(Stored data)
[Start of section]

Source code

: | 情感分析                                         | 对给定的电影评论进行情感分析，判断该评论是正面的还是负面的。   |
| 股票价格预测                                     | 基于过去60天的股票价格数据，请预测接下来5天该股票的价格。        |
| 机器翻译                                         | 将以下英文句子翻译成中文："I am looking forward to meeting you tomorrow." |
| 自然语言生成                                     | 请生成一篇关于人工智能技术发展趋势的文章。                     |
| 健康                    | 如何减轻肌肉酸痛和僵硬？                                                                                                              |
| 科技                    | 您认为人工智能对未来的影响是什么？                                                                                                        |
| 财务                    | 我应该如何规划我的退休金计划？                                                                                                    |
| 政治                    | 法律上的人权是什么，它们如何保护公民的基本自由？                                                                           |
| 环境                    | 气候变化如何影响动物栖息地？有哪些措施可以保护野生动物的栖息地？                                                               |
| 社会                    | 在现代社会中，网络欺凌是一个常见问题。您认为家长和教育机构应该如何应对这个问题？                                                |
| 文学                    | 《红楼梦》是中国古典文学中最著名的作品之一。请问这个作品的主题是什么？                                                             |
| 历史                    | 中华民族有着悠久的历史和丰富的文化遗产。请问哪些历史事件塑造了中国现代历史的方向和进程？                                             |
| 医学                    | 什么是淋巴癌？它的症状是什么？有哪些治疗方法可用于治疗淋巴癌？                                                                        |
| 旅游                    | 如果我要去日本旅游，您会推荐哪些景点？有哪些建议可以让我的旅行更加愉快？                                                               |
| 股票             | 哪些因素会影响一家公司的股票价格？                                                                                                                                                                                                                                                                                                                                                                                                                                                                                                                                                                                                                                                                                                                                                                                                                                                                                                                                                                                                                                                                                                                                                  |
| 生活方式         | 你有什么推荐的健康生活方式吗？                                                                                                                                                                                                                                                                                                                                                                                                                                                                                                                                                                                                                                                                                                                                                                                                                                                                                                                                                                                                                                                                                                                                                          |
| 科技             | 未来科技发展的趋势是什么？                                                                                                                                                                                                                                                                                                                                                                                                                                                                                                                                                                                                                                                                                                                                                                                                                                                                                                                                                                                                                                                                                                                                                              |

[End of section]

**Exercise:**
An exact reproduction of all the records is needed.

**Result for this task:**
Source code

: | 情感分析                                         | 对给定的电影评论进行情感分析，判断该评论是正面的还是负面的。   |
| 股票价格预测                                     | 基于过去60天的股票价格数据，请预测接下来5天该股票的价格。        |
| 机器翻译                                         | 将以下英文句子翻译成中文："I am looking forward to meeting you tomorrow." |
| 自然语言生成                                     | 请生成一篇关于人工智能技术发展趋势的文章。                     |
| 健康                    | 如何减轻肌肉酸痛和僵硬？                                                                                                              |
| 科技                    | 您认为人工智能对未来的影响是什么？                                                                                                        |
| 财务                    | 我应该如何规划我的退休金计划？                                                                                                    |
| 政治                    | 法律上的人权是什么，它们如何保护公民的基本自由？                                                                           |
| 环境                    | 气候变化如何影响动物栖息地？有哪些措施可以保护野生动物的栖息地？                                                               |
| 社会                    | 在现代社会中，网络欺凌是一个常见问题。您认为家长和教育机构应该如何应对这个问题？                                                |
| 文学                    | 《红楼梦》是中国古典文学中最著名的作品之一。请问这个作品的主题是什么？                                                             |
| 历史                    | 中华民族有着悠久的历史和丰富的文化遗产。请问哪些历史事件塑造了中国现代历史的方向和进程？                                             |
| 医学                    | 什么是淋巴癌？它的症状是什么？有哪些治疗方法可用于治疗淋巴癌？                                                                        |
| 旅游                    | 如果我要去日本旅游，您会推荐哪些景点？有哪些建议可以让我的旅行更加愉快？                                                               |
| 股票             | 哪些因素会影响一家公司的股票价格？                                                                                                                                                                                                                                                                                                                                                                                                                                                                                                                                                                                                                                                                                                                                                                                                                                                                                                                                                                                                                                                                                                                                                  |
| 生活方式         | 你有什么推荐的健康生活方式吗？                                                                                                                                                                                                                                                                                                                                                                                                                                                                                                                                                                                                                                                                                                                                                                                                                                                                                                                                                                                                                                                                                                                                                          |
| 科技             | 未来科技发展的趋势是什么？                                                                                                                                                                                                                                                                                                                                                                                                                                                                                                                                                                                                                                                                                                                                                                                                                                                                                                                                                                                                                                                                                                                                                              |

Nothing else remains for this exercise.